Na última quarta-feira (2 de julho de 2026), executivos de todo o mundo tiveram um despertar nada suave: a inteligência artificial, antes vista como uma solução mágica para automação e eficiência, revelou um lado oculto — e caro. Segundo um levantamento da consultoria KPMG, 29% dos líderes seniores admitiram não compreender os custos operacionais crescentes da tecnologia, um problema agravado pelo modelo de cobrança baseado em consumo, não em assinaturas fixas.

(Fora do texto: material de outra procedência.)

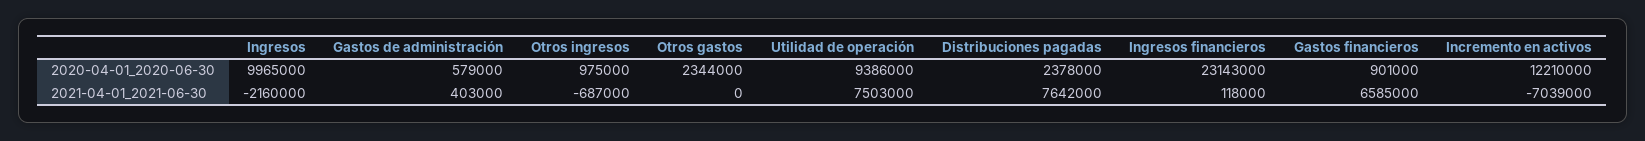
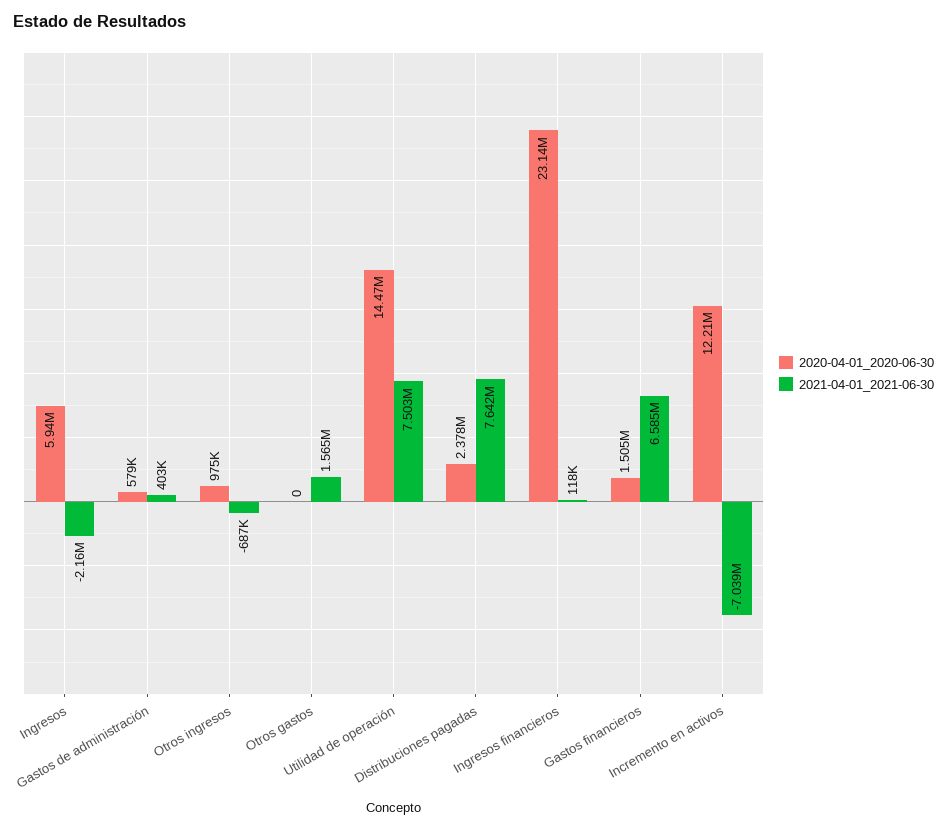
2020-04-01_2020-06-30, Ingresos: 9965000 -> 5940000
2020-04-01_2020-06-30, Otros gastos: 2344000 -> 0
2020-04-01_2020-06-30, Utilidad de operación: 9386000 -> 14470000
2020-04-01_2020-06-30, Gastos financieros: 901000 -> 1505000
2021-04-01_2021-06-30, Otros gastos: 0 -> 1565000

O erro de cálculo que custou caro
Grandes corporações, incluindo gigantes como Amazon e Microsoft, investiram bilhões para sustentar a demanda por IA, mas muitas empresas tratavam a tecnologia como um software tradicional. A crença era simples: pagar uma quantia fixa por mês pelo acesso a ferramentas como chatbots ou agentes autônomos. O que encontraram foi algo bem diferente. Plataformas como OpenAI, Anthropic e GitHub operam com modelos de faturamento variável, cobrando por tokens processados ou interações, o que tornou as despesas imprevisíveis e, em muitos casos, assustadoras.

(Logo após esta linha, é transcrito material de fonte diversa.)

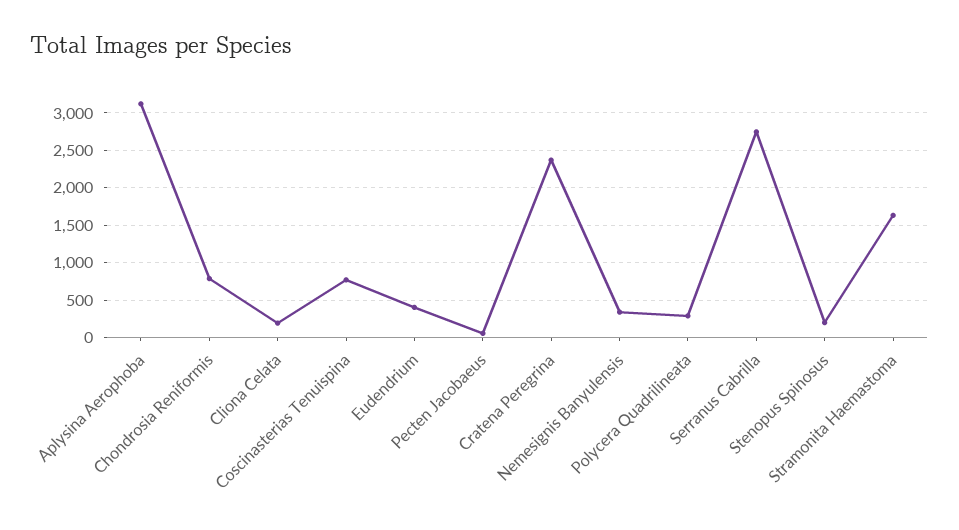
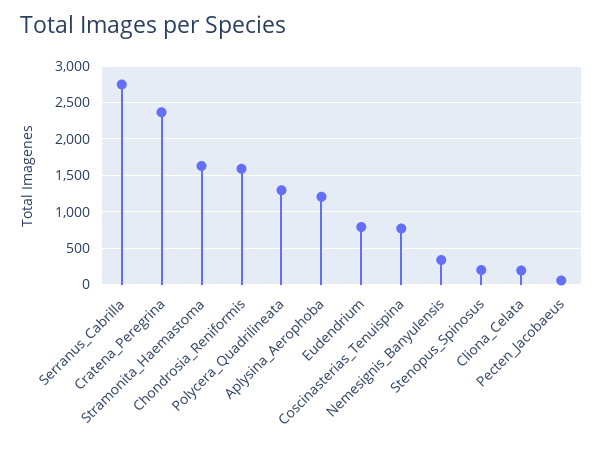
Aplysina Aerophoba: 3100 -> 1200
Chondrosia Reniformis: 800 -> 1600
Eudendrium: 400 -> 800
Polycera Quadrilineata: 300 -> 1300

O relatório que expôs a vulnerabilidade
Os dados são do estudo da KPMG, que entrevistou 2.145 executivos em 20 países. O levantamento, publicado pelo The Register, mostrou que a maioria das empresas subestimou os custos reais da IA, especialmente após a onda de testes com soluções piloto. Agora, com os orçamentos estourados, muitos tentam readequar suas estratégias — mas a falta de transparência dos provedores de IA dificulta o controle das despesas. A situação é ainda mais crítica para pequenas e médias empresas, que não têm margem para erros em seus investimentos tecnológicos.
O que vem pela frente?
O setor de IA segue em expansão, mas o modelo de negócios precisa amadurecer. Empresas como Microsoft e Amazon já trabalham em soluções para oferecer preços mais previsíveis, como pacotes de créditos ou contratos de longo prazo. Enquanto isso, executivos precisam revisar urgentemente suas políticas de governança de TI para evitar surpresas desagradáveis. Afinal, inovar não pode custar mais do que o esperado — nem do que a empresa pode pagar.